→ Extracted entries
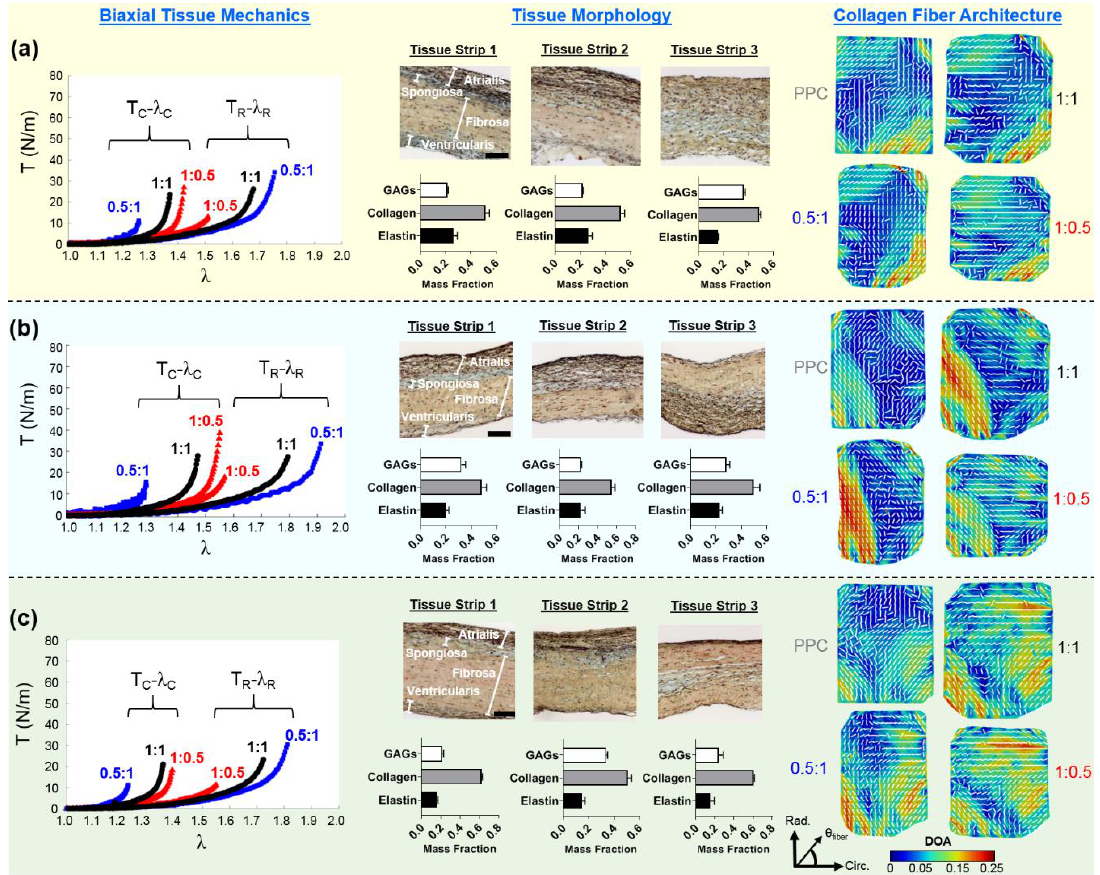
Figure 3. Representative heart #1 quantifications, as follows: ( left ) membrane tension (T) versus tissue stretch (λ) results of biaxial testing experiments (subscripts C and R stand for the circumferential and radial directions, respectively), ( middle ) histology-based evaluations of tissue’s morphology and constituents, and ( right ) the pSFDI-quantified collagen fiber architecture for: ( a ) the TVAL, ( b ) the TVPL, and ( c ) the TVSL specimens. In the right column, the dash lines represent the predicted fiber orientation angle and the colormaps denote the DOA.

* * *

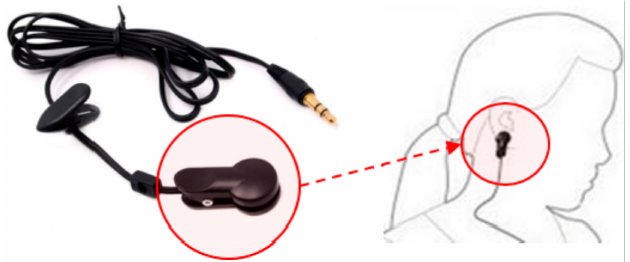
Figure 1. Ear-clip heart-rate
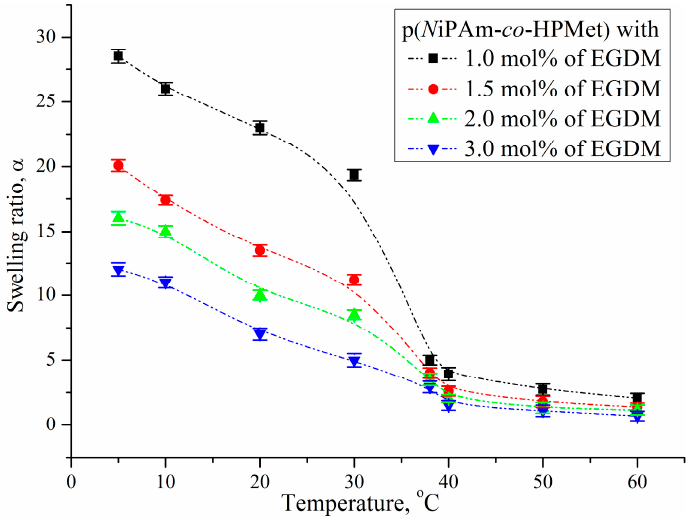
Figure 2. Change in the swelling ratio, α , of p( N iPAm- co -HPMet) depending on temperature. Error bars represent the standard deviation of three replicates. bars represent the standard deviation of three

→ What the exercise asks
Your answer should reproduce each line of the listing that holds the word "represent".

→ Output for this exercise
Figure 3. Representative heart #1 quantifications, as follows: ( left ) membrane tension (T) versus tissue stretch (λ) results of biaxial testing experiments (subscripts C and R stand for the circumferential and radial directions, respectively), ( middle ) histology-based evaluations of tissue’s morphology and constituents, and ( right ) the pSFDI-quantified collagen fiber architecture for: ( a ) the TVAL, ( b ) the TVPL, and ( c ) the TVSL specimens. In the right column, the dash lines represent the predicted fiber orientation angle and the colormaps denote the DOA.
Figure 2. Change in the swelling ratio, α , of p( N iPAm- co -HPMet) depending on temperature. Error bars represent the standard deviation of three replicates. bars represent the standard deviation of three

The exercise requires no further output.